From: Al Gilman <Alfred.S.Gilman@IEEE.org>
Date: Fri, 20 Jul 2007 08:27:35 -0400
Message-Id: <p06110412c2c653ca459a@[10.0.1.2]>
To: www-tag@w3.org

In my recent post I tried to establish the case that semantics for 
@class, linked
through @profile (either page-global in HTML4 or more locally in HTML5), is
backward-compatible.

http://lists.w3.org/Archives/Public/www-tag/2007Jul/0079.html

Now I'd like to take on a slightly broader horizon.

In his initial post, Dan muddied the waters by leaping to a draconian step:
taking loosey-goose tokens under spec control.  That's not implied by
the milder step of establishing a preferred way of exposing interpretation
guidance for the author-controlled tokens in attributes that allow such.
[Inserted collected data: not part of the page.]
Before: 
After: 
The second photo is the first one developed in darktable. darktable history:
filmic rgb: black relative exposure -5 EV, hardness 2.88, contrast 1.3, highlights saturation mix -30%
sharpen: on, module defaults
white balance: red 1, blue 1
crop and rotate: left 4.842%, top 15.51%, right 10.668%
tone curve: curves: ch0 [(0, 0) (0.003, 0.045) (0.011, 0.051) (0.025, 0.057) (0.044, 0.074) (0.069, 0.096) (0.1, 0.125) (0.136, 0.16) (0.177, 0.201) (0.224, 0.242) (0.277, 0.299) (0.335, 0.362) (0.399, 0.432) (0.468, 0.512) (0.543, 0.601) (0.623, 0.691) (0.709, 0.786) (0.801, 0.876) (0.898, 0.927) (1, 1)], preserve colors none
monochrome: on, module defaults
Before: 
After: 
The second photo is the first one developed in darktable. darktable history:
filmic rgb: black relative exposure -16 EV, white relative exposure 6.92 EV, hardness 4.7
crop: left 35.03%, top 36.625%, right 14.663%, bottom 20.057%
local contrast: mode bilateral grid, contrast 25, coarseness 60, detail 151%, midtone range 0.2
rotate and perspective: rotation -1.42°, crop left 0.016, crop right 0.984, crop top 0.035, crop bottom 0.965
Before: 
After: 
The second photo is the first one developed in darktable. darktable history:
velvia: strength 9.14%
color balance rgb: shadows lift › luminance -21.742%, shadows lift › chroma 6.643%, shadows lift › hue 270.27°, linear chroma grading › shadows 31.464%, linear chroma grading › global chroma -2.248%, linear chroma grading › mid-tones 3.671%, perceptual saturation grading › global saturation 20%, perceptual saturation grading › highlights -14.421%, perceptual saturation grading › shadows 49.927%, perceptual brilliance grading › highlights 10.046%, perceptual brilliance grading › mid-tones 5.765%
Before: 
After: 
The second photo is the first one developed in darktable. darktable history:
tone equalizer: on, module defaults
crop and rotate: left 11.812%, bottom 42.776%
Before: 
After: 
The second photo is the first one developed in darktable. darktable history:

There are cases where concepts need to be migrated from crowd-sourced
standing to spec-sourced standing.  The justification would have to be
an exigent need, comparable to the legitimate use of "taking by eminenet
domain."  But in this case new signs for  the newly-controlled senses *are*
a better way to go.

Step 1:

Make it clear that it's cool within @profile (or <link
rel="dcterms:conformsTo" ...> or whatever) to introduce references to
data dictionary documents explaining @class and @rel/rev values in
addition to values of meta.name.

Step 2:

There will take some time to see if we get any takeup of data dictionary
practice.

Step 3:

There will take some further time for a shakeout in data dictionary languages.

Step 4:

shortnames in the domain of distributed coinage and glossarization as above
will, through viral propagation and genetic competition, develop some
common usage.

HTML could, as an efficiency measure, introduce, by spec provision, a
dictionary of the most stable of these into the collection of data
dictionaries cited in @profile *at the low precedence end of the
pecking order* comparable to the 'initial' values set by language
default in CSS, that lose out to all other defaults and values set
more specifically on a case by case basis.

Step 5:

In some cases, meanings associated with terms formerly crowd-sourced
will have processing or trust dependencies that make an irrefutable case
for bringing them under control.  The problems vexing the Web Security
Context WG at present suggest one domain of practice where this could
happen.

In these cases, as Mark argued, there is reason to introduce new
signs for the newly-controlled senses.  If there's no version checking,
then there should probably be new markup, amenable to discrimination
with existing selectors.

But the simple fact that people aren't checking the data dictionaries
for terms that look familiar, that's not sufficient justification for
the more radical step. Best to leave the semantics that processors
don't honor in the crowd-sourced bucket; rather than be subjected to
the ignominy that nobody is paying attention to the format spec
proper, all over again, just the same.

The spec can, for established usage, play nice and beneficially in
the crowd-sourced puddle, if it takes a humble enough seat at table.